**Task description**.
Considering only lines that hold the word "life", report how many there are in the listing below, as a single number.

**Input records**.

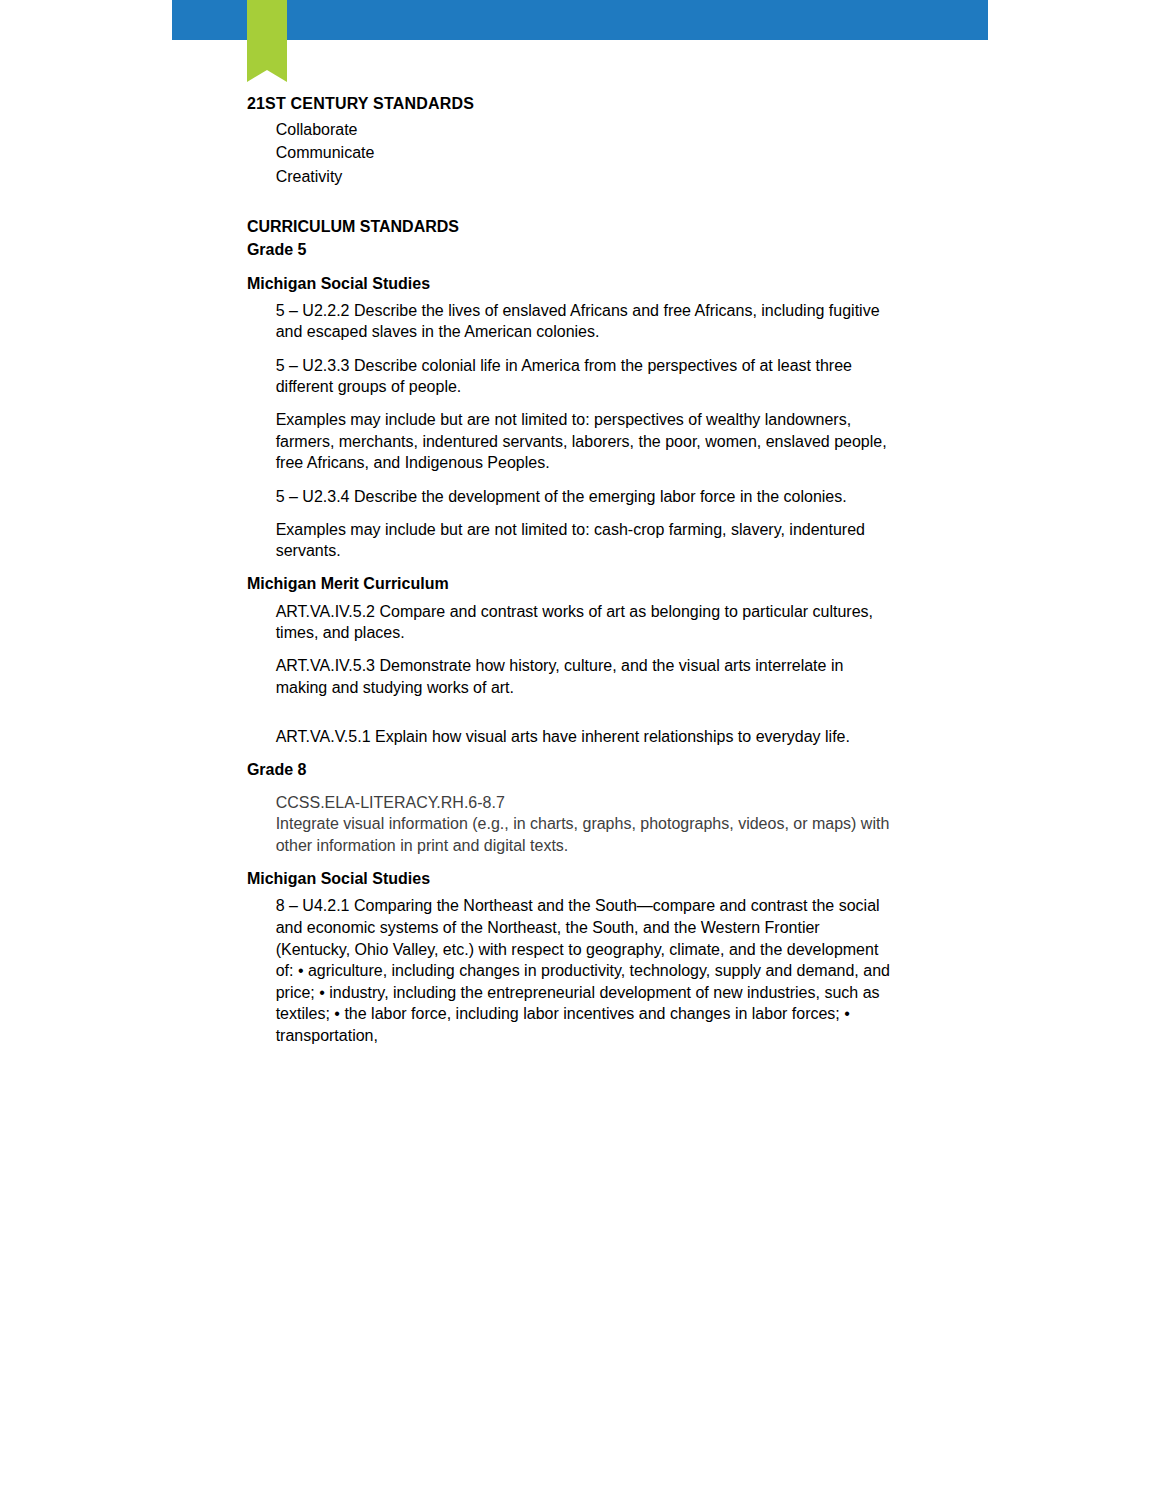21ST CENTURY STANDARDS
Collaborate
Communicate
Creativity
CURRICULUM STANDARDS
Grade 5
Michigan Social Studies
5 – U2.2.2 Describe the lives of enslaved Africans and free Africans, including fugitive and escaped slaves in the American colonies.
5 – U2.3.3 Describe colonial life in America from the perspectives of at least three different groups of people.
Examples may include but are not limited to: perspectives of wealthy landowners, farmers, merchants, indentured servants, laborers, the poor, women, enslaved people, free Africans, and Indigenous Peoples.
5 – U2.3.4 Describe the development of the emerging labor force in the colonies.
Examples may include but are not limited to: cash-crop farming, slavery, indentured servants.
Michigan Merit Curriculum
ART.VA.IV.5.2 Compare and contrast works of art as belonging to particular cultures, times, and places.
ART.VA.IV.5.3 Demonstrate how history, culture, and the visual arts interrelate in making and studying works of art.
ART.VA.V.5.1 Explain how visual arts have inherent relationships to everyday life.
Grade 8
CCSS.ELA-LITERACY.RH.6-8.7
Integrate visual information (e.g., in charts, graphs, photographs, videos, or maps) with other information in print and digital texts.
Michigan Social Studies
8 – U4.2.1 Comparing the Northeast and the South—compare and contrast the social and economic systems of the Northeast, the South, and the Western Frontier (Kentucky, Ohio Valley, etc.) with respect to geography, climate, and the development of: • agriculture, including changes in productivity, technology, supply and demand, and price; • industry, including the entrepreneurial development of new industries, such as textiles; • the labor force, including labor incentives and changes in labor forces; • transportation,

...

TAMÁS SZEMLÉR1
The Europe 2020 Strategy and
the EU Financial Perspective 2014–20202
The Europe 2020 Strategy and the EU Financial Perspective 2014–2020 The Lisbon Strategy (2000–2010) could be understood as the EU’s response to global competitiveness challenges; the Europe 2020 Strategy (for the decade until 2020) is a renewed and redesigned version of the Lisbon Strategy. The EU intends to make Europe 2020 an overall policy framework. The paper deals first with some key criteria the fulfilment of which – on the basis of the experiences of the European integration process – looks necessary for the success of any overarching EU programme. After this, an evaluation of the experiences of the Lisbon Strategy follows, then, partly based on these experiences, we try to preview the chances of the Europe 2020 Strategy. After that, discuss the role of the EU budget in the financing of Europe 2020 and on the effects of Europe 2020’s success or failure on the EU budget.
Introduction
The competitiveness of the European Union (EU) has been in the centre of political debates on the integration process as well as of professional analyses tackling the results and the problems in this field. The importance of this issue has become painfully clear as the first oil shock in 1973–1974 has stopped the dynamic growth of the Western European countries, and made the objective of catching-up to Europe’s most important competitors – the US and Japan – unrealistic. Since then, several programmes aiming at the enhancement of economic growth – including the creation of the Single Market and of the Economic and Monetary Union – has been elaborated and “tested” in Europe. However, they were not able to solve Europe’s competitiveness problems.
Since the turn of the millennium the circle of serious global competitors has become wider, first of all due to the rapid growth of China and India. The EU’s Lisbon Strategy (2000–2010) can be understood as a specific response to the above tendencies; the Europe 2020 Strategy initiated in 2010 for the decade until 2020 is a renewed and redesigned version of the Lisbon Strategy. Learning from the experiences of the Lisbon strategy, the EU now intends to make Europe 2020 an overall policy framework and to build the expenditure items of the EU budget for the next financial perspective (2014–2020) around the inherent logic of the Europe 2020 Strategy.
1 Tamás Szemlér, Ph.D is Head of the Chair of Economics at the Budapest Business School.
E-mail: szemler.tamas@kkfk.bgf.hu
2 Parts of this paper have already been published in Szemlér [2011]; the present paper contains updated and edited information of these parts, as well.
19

**Response area**.
2